__What needs to be done__:
Copy out the data word for word. The images are not part of the copy.

__Records to process__:
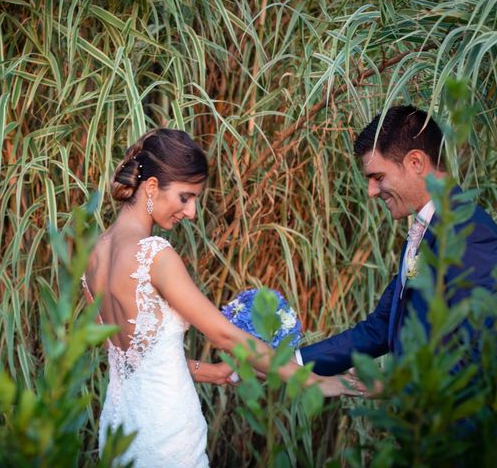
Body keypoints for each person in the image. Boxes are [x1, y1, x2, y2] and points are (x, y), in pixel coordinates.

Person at [81, 128, 360, 468]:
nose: (192, 212)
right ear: (152, 187)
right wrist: (317, 382)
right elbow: (224, 335)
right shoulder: (154, 255)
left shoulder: (93, 255)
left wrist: (211, 372)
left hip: (118, 428)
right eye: (186, 197)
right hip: (167, 430)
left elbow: (134, 359)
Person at [298, 105, 497, 375]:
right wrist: (289, 362)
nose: (371, 191)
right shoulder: (427, 230)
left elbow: (480, 350)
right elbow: (379, 328)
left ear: (415, 162)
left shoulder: (469, 233)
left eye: (378, 177)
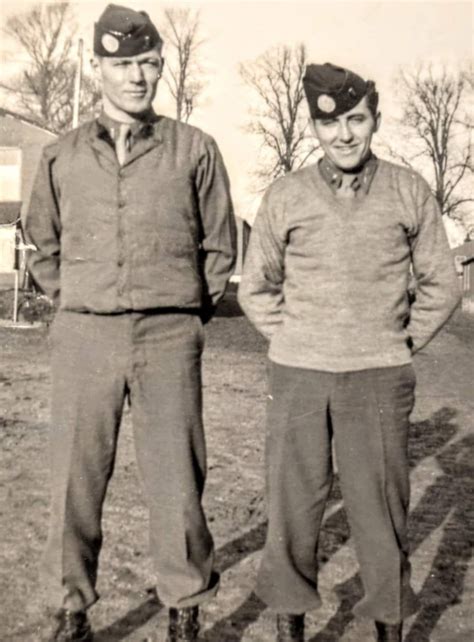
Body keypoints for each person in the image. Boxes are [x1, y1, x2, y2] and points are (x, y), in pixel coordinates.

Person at [23, 5, 236, 641]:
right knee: (74, 477)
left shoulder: (195, 149)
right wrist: (78, 298)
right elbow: (44, 244)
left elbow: (221, 249)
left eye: (147, 63)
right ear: (97, 69)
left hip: (169, 334)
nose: (136, 77)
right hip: (85, 333)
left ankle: (183, 607)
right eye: (122, 65)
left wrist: (183, 312)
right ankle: (73, 610)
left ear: (161, 65)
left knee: (176, 476)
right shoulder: (61, 156)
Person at [238, 62, 460, 642]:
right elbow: (255, 286)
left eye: (356, 121)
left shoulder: (409, 189)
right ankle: (291, 626)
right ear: (314, 126)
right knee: (293, 506)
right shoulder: (286, 196)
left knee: (380, 511)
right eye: (328, 123)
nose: (343, 135)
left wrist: (402, 341)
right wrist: (290, 337)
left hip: (379, 378)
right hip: (298, 376)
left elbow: (443, 283)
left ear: (374, 121)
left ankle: (387, 626)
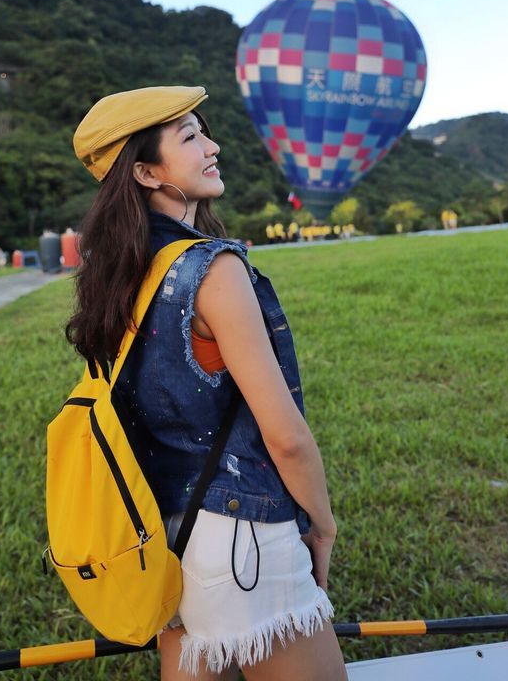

__Exercise answer__:
Body keypoints for each person in the image. Boxes are [x1, y1, x2, y2] and points are (x, y), in pixel coordinates.

Person at [81, 128, 360, 468]:
nose: (192, 212)
right ear: (152, 187)
right wrist: (317, 382)
right elbow: (224, 335)
right shoulder: (154, 255)
left shoulder: (93, 255)
left wrist: (211, 372)
left hip: (118, 428)
right eye: (186, 197)
right hip: (167, 430)
left elbow: (134, 359)
Person at [298, 105, 497, 375]:
right wrist: (289, 362)
nose: (371, 191)
right shoulder: (427, 230)
left elbow: (480, 350)
right elbow: (379, 328)
left ear: (415, 162)
left shoulder: (469, 233)
left eye: (378, 177)
Body keypoints for each person in the image. Boxes are [x1, y1, x2, y2] and points are (x, y), in pixel coordinates.

Person at [23, 5, 236, 641]:
right knee: (74, 477)
left shoulder: (195, 149)
right wrist: (78, 298)
right elbow: (44, 244)
left elbow: (221, 249)
left eye: (147, 63)
right ear: (97, 69)
left hip: (169, 334)
nose: (136, 77)
right hip: (85, 333)
left ankle: (183, 607)
right eye: (122, 65)
left wrist: (183, 312)
right ankle: (73, 610)
left ear: (161, 65)
left knee: (176, 476)
right shoulder: (61, 156)
Person at [238, 62, 460, 642]:
right elbow: (255, 286)
left eye: (356, 121)
left shoulder: (409, 189)
right ankle: (291, 626)
right ear: (314, 126)
right knee: (293, 506)
right shoulder: (286, 196)
left knee: (380, 511)
right eye: (328, 123)
nose: (343, 135)
left wrist: (402, 341)
right wrist: (290, 337)
left hip: (379, 378)
right hip: (298, 376)
left elbow: (443, 283)
left ear: (374, 121)
left ankle: (387, 626)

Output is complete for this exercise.